Nach den Runden rief Lee den Arzt des Patienten an. Die Urinkultur hatte überhaupt nichts gewachsen. Die einzige Auffälligkeit war, dass der Urin viel Blut enthielt. Was jetzt? Lee ging mit den Neuigkeiten zu den Anwesenden. Zusammen gingen Lee und Donroe die Daten noch einmal durch. Eines der bestellten Labore deutete an, dass irgendwo im Körper rote Blutkörperchen zerstört würden. Plötzlich ergab alles Sinn.

Der Mann war seit fast zwei Wochen mit Fieber und Schüttelfrost krank und hatte etwas, das seine roten Blutkörperchen zerstörte. Für Donroe klang das wie eine durch Zecken übertragene Krankheit. Nicht Lyme, sondern eine andere Krankheit, die von derselben Art von Zecke übertragen wird: eine Krankheit namens Babesiose. Sie sollten einen Test auf Babesia sowie einen auf Lyme, Ehrlichiose und Anaplasmose bestellen – die häufigsten durch Zecken übertragenen Krankheiten in Connecticut.

Es war später Nachmittag, als das erste Ergebnis zurückkam. In vielen roten Blutkörperchen des Patienten hatte der Labortechniker einen einzelnen winzigen dunklen Kreis gesehen – einen Parasiten. Der Patient hatte Babesiose.

Babesia ist ein Protozoon, ein einzelliger parasitärer Organismus, der von der Hirschzecke getragen wird. Dieses Spinnentier nimmt den Käfer auf, während es sich an einer Weißfußmaus frisst, und gibt es an das nächste Säugetier ab, das es beißt. Sobald die Organismen in den Kreislauf gelangen, dringen sie in die roten Blutkörperchen ein, wo sie sich vermehren. Unter dem Mikroskop sehen die Organismen entweder wie ein Kreis oder ein Kreuz aus, je nachdem, wo sie sich in Reifung und Fortpflanzung befinden. Dann brechen Vorläufer und Nachkommen aus der Zelle aus, dringen in benachbarte rote Blutkörperchen ein und der Prozess geht weiter.

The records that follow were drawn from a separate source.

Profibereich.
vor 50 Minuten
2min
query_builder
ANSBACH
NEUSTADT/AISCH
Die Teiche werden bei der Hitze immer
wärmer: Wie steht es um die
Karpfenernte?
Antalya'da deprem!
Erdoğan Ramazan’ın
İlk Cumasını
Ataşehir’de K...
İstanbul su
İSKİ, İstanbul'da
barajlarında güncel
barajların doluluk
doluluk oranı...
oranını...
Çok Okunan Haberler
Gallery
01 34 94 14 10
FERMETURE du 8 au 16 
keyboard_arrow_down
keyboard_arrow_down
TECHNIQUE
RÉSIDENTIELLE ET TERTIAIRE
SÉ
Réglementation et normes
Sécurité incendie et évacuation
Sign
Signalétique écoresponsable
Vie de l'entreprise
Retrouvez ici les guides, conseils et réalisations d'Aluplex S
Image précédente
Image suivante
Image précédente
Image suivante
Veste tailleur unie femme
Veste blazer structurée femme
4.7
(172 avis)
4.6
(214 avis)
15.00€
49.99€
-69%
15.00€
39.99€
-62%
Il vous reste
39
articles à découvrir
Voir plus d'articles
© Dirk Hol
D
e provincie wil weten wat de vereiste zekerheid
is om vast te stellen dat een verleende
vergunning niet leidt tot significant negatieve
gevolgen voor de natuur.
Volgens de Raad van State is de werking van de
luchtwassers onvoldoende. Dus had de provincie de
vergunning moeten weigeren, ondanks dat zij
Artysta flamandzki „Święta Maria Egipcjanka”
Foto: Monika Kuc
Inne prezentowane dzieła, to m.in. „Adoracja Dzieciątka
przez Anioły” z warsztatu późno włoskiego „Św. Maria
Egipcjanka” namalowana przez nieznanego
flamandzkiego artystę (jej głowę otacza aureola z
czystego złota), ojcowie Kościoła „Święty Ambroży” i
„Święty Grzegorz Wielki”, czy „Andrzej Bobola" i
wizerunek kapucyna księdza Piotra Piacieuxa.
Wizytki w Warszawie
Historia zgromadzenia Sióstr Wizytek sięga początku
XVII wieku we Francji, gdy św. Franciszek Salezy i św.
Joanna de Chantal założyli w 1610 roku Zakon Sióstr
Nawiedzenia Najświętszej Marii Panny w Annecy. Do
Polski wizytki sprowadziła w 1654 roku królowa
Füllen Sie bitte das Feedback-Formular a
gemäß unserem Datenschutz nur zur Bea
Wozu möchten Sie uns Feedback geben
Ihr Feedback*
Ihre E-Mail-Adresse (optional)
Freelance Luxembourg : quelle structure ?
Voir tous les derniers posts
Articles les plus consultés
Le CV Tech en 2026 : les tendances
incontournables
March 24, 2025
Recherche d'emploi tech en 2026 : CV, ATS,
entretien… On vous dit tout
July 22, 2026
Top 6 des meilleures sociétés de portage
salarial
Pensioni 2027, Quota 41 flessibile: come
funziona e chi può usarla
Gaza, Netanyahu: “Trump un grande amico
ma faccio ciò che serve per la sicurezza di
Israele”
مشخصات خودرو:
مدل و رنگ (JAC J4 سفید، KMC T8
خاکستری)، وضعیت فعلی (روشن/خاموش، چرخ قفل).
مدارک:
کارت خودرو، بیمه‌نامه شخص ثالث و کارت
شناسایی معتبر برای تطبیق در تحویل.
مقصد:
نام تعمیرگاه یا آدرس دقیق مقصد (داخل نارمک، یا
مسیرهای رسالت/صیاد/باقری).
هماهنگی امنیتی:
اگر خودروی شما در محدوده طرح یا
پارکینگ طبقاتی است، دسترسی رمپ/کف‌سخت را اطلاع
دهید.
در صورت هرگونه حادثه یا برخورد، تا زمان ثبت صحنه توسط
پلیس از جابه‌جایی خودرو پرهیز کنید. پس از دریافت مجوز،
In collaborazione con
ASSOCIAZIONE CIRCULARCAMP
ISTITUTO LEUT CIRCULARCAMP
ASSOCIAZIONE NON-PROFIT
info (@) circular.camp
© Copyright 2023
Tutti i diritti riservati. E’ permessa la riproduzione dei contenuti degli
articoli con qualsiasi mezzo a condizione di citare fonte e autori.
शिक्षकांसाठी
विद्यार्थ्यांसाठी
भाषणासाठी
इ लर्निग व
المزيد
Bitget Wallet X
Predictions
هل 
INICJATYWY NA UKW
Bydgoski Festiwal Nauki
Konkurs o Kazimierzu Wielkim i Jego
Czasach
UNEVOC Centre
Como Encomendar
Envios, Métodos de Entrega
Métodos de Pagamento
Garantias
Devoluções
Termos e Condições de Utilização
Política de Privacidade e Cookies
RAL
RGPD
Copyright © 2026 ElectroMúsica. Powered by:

Im Nordosten ist die Hirschzecke vor allem als Überträgerin der Borreliose bekannt. Und tatsächlich tragen bis zu 42 Prozent der Zecken, die Babesien tragen, auch Lyme-Borreliose, laut einer Studie eines staatlichen Labors in Connecticut. Am nächsten Tag erfuhr das Team, dass dies auch für die Zecke gilt, die diesen Patienten gebissen hat. Er hatte sowohl Lyme als auch Babesiose und musste daher mit drei Medikamenten behandelt werden – zwei gegen die Babesien und eines gegen die Borrelien, die Bakterien, die die Lyme-Borreliose verursachen. Er würde sie ungefähr zwei Wochen lang einnehmen müssen.

Der Patient konnte den Unterschied am Tag nach Beginn der Einnahme der Medikamente spüren. Sein Appetit war wieder da. Ebenso seine Energie. Jetzt, da er wieder zu Hause ist, überlegt er, wie er mit diesen Zecken umgehen soll. Er weiß, dass sie nirgendwo hingehen, aber er und seine Frau sind es auch nicht. Er benutzt bereits ein Spray, um ihre Bisse zu entmutigen. Klar wird er nach seinen Spaziergängen mit dem Hund einfach viel genauer hinschauen müssen. Er wird die Spinnentiere nicht gewinnen lassen.


Lisa Sanders, MD, ist eine Autorin für das Magazin. Ihr neuestes Buch ist ”Diagnosis: Solving the Most Baffling Medical Mysteries”. Wenn Sie einen gelösten Fall mit Dr. Sanders teilen möchten, schreiben Sie ihr an [email protected].